Touch’em All

What does Touch’em All mean in Baseball?

The phrase “Touch’em all” in baseball is a colloquial expression signifying a significant achievement for any batter – hitting a home run. When a player makes solid contact with the ball and it sails over the outfield fence, they are granted the opportunity to jog around the bases. With each base touched, the player completes the circuit required to score a run for their team. The term encapsulates the essence of this triumph, praising the batter’s skillful execution that allowed them to round all bases without challenge.

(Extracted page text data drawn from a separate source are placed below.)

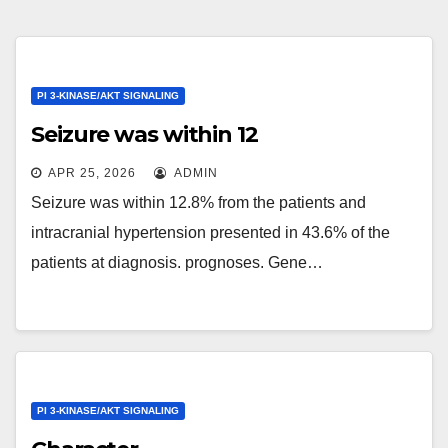
PI 3-KINASE/AKT SIGNALING
Seizure was within 12
APR 25, 2026
ADMIN
Seizure was within 12.8% from the patients and
intracranial hypertension presented in 43.6% of the
patients at diagnosis. prognoses. Gene…
PI 3-KINASE/AKT SIGNALING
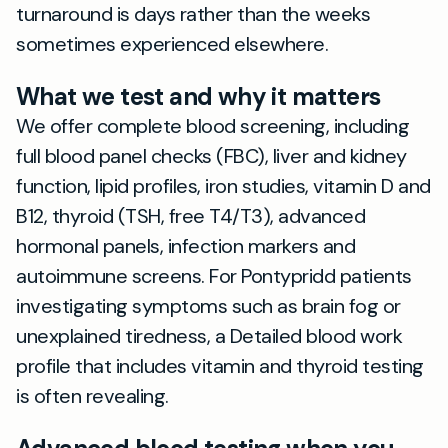
turnaround is days rather than the weeks
sometimes experienced elsewhere.
What we test and why it matters
We offer complete blood screening, including
full blood panel checks (FBC), liver and kidney
function, lipid profiles, iron studies, vitamin D and
B12, thyroid (TSH, free T4/T3), advanced
hormonal panels, infection markers and
autoimmune screens. For Pontypridd patients
investigating symptoms such as brain fog or
unexplained tiredness, a Detailed blood work
profile that includes vitamin and thyroid testing
is often revealing.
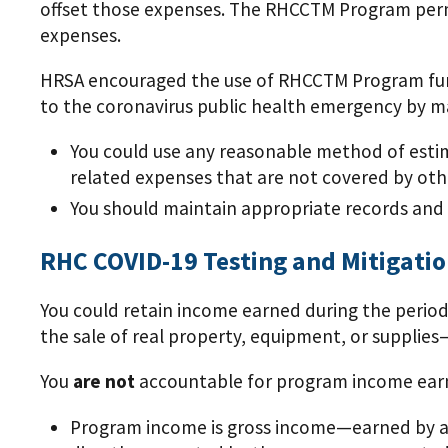
offset those expenses. The RHCCTM Program permi
expenses.
HRSA encouraged the use of RHCCTM Program funds 
to the coronavirus public health emergency by ma
You could use any reasonable method of estima
related expenses that are not covered by ot
You should maintain appropriate records and
RHC COVID-19 Testing and Mitigati
You could retain income earned during the period 
the sale of real property, equipment, or suppli
You
are not
accountable for program income earne
Program income is gross income—earned by a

This term carries an air of celebration and is often enthusiastically announced by commentators as soon as the ball clears the boundary of the field. The phrase etched its place in baseball history when broadcaster Tom Cheek commentated Joe Carter’s World Series-winning home run with an exclamatory “Touch ’em all, Joe!” Since then, the phrase has persisted as a staple in the lexicon of baseball, used to commend players who achieve the feat of a home run, acknowledging both their individual skill and the contribution to their team’s success.

Origin of ‘Touch’em All’

‘Touch’em All’ is a phrase deeply rooted in baseball history, primarily associated with the euphoria of hitting a home run.

Historical Context

The term “Touch’em All” gained prominence in baseball parlance through a pivotal moment etched in sports history. On October 23, 1993, during Game 6 of the World Series, Toronto Blue Jays’ outfielder Joe Carter hit a decisive home run. It was this electrifying moment when Tom Cheek, the Blue Jays’ play-by-play announcer, immortalized the expression by exclaiming, “Touch ’em all, Joe!” as Carter rounded the bases.


The phrase “Touch’em All” refers to the mandatory act for a player who has hit a home run to round and touch all four bases—first, second, third, and finally home plate—to officially score the run. Its usage in commentary underscores the achievement, capturing the essence of the home run’s rarity and impact on the game. Over the years, “Touch’em All” has become synonymous with the celebration and acknowledgment of a batter’s success in executing one of baseball’s most thrilling plays.

Significance in Baseball

The phrase “Touch ’em All” holds a special place in the heart of baseball, symbolizing triumph, tradition, and the pursuit of excellence in the sport.

Home Run Celebration

In baseball, a home run signifies one of the game’s most exciting moments. When a player successfully hits the ball and it lands outside the park’s boundaries, they must run and physically touch all four bases to score. The act of touching all bases is a revered ritual and is fundamentally synonymous with the celebration of the achievement.

Broadcasting Use

Broadcasters often employ the term “Touch ’em All” during live games as a way to energetically announce a home run. Its use can be traced back to announcer Tom Cheek’s iconic call, “Touch ’em all, Joe,” celebrating a notable home run by Joe Carter in the World Series. The phrase adds a layer of excitement and has become an enduring part of baseball’s rich broadcast history.

Player Milestones

For players, the phrase not only represents the scoring of a run but can also be a marker of personal and career milestones. Hitting a home run is a significant achievement, and being told to “Touch ’em All” can denote a player’s accomplishment in the record books or a memorable moment in their baseball career.